Job item:
The expected output is the exact lines from the one containing "future VTU models." through the end of the data, inclusive, and nothing else.
-------- Task data
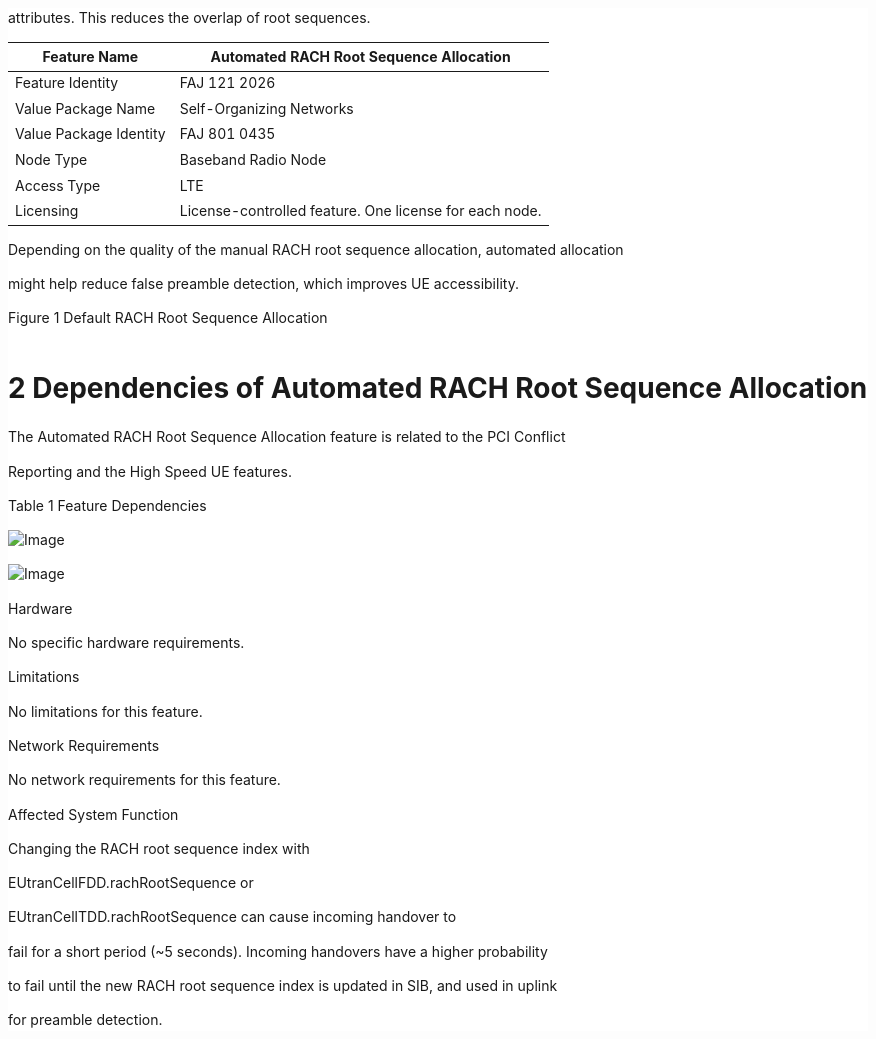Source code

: attributes. This reduces the overlap of root sequences.

| Feature Name           | Automated RACH Root Sequence Allocation                |
|------------------------|--------------------------------------------------------|
| Feature Identity       | FAJ 121 2026                                           |
| Value Package Name     | Self-Organizing Networks                               |
| Value Package Identity | FAJ 801 0435                                           |
| Node Type              | Baseband Radio Node                                    |
| Access Type            | LTE                                                    |
| Licensing              | License-controlled feature. One license for each node. |

Depending on the quality of the manual RACH root sequence allocation, automated allocation

might help reduce false preamble detection, which improves UE accessibility.

Figure 1   Default RACH Root Sequence Allocation

# 2 Dependencies of Automated RACH Root Sequence Allocation

The Automated RACH Root Sequence Allocation feature is related to the PCI Conflict

Reporting and the High Speed UE features.

Table 1   Feature Dependencies

![Image](../images/175_22104-LZA7016014_1Uen.AH/additional_3_CP.png)

![Image](../images/175_22104-LZA7016014_1Uen.AH/additional_3_CP.png)

Hardware

No specific hardware requirements.

Limitations

No limitations for this feature.

Network Requirements

No network requirements for this feature.

Affected System Function

Changing the RACH root sequence index with

EUtranCellFDD.rachRootSequence or

EUtranCellTDD.rachRootSequence can cause incoming handover to

fail for a short period (~5 seconds). Incoming handovers have a higher probability

to fail until the new RACH root sequence index is updated in SIB, and used in uplink

for preamble detection.
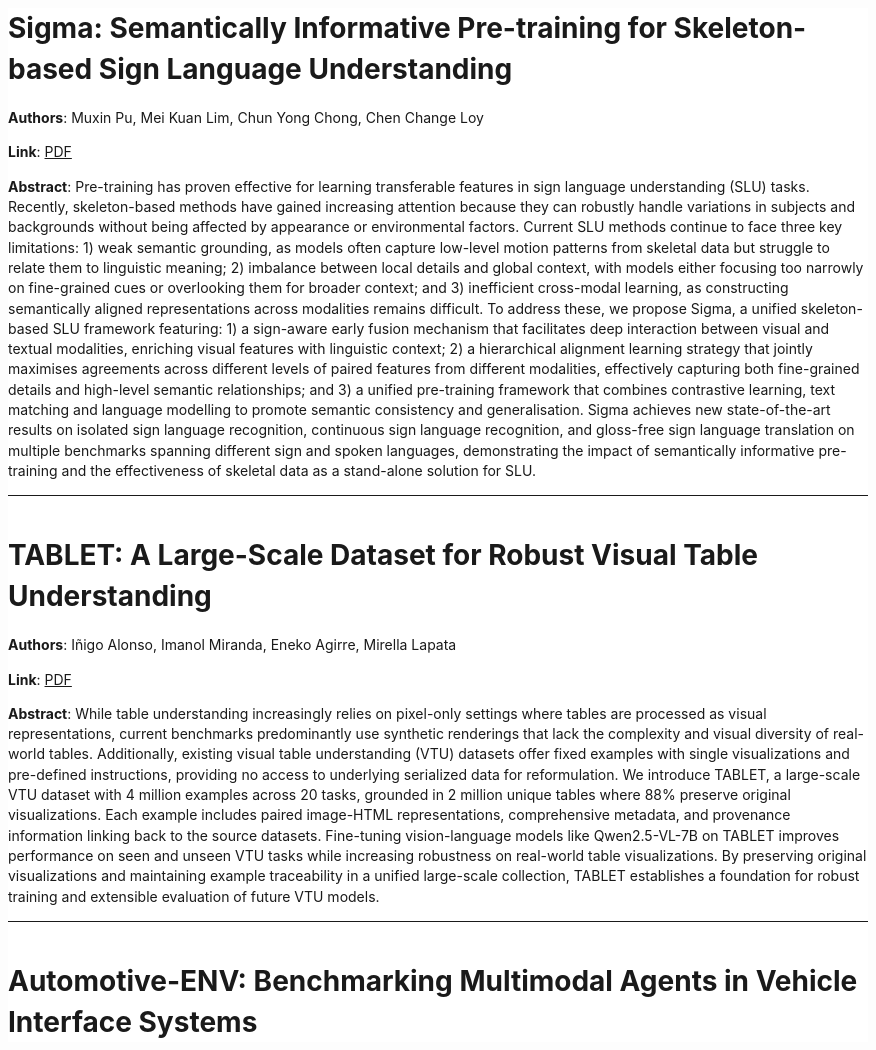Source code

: # Sigma: Semantically Informative Pre-training for Skeleton-based Sign Language Understanding 

**Authors**: Muxin Pu, Mei Kuan Lim, Chun Yong Chong, Chen Change Loy  

**Link**: [PDF](https://arxiv.org/pdf/2509.21223)  

**Abstract**: Pre-training has proven effective for learning transferable features in sign language understanding (SLU) tasks. Recently, skeleton-based methods have gained increasing attention because they can robustly handle variations in subjects and backgrounds without being affected by appearance or environmental factors. Current SLU methods continue to face three key limitations: 1) weak semantic grounding, as models often capture low-level motion patterns from skeletal data but struggle to relate them to linguistic meaning; 2) imbalance between local details and global context, with models either focusing too narrowly on fine-grained cues or overlooking them for broader context; and 3) inefficient cross-modal learning, as constructing semantically aligned representations across modalities remains difficult. To address these, we propose Sigma, a unified skeleton-based SLU framework featuring: 1) a sign-aware early fusion mechanism that facilitates deep interaction between visual and textual modalities, enriching visual features with linguistic context; 2) a hierarchical alignment learning strategy that jointly maximises agreements across different levels of paired features from different modalities, effectively capturing both fine-grained details and high-level semantic relationships; and 3) a unified pre-training framework that combines contrastive learning, text matching and language modelling to promote semantic consistency and generalisation. Sigma achieves new state-of-the-art results on isolated sign language recognition, continuous sign language recognition, and gloss-free sign language translation on multiple benchmarks spanning different sign and spoken languages, demonstrating the impact of semantically informative pre-training and the effectiveness of skeletal data as a stand-alone solution for SLU. 

---
# TABLET: A Large-Scale Dataset for Robust Visual Table Understanding 

**Authors**: Iñigo Alonso, Imanol Miranda, Eneko Agirre, Mirella Lapata  

**Link**: [PDF](https://arxiv.org/pdf/2509.21205)  

**Abstract**: While table understanding increasingly relies on pixel-only settings where tables are processed as visual representations, current benchmarks predominantly use synthetic renderings that lack the complexity and visual diversity of real-world tables. Additionally, existing visual table understanding (VTU) datasets offer fixed examples with single visualizations and pre-defined instructions, providing no access to underlying serialized data for reformulation. We introduce TABLET, a large-scale VTU dataset with 4 million examples across 20 tasks, grounded in 2 million unique tables where 88% preserve original visualizations. Each example includes paired image-HTML representations, comprehensive metadata, and provenance information linking back to the source datasets. Fine-tuning vision-language models like Qwen2.5-VL-7B on TABLET improves performance on seen and unseen VTU tasks while increasing robustness on real-world table visualizations. By preserving original visualizations and maintaining example traceability in a unified large-scale collection, TABLET establishes a foundation for robust training and extensible evaluation of future VTU models. 

---
# Automotive-ENV: Benchmarking Multimodal Agents in Vehicle Interface Systems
----------------
Response area:
**Abstract**: While table understanding increasingly relies on pixel-only settings where tables are processed as visual representations, current benchmarks predominantly use synthetic renderings that lack the complexity and visual diversity of real-world tables. Additionally, existing visual table understanding (VTU) datasets offer fixed examples with single visualizations and pre-defined instructions, providing no access to underlying serialized data for reformulation. We introduce TABLET, a large-scale VTU dataset with 4 million examples across 20 tasks, grounded in 2 million unique tables where 88% preserve original visualizations. Each example includes paired image-HTML representations, comprehensive metadata, and provenance information linking back to the source datasets. Fine-tuning vision-language models like Qwen2.5-VL-7B on TABLET improves performance on seen and unseen VTU tasks while increasing robustness on real-world table visualizations. By preserving original visualizations and maintaining example traceability in a unified large-scale collection, TABLET establishes a foundation for robust training and extensible evaluation of future VTU models. 

---
# Automotive-ENV: Benchmarking Multimodal Agents in Vehicle Interface Systems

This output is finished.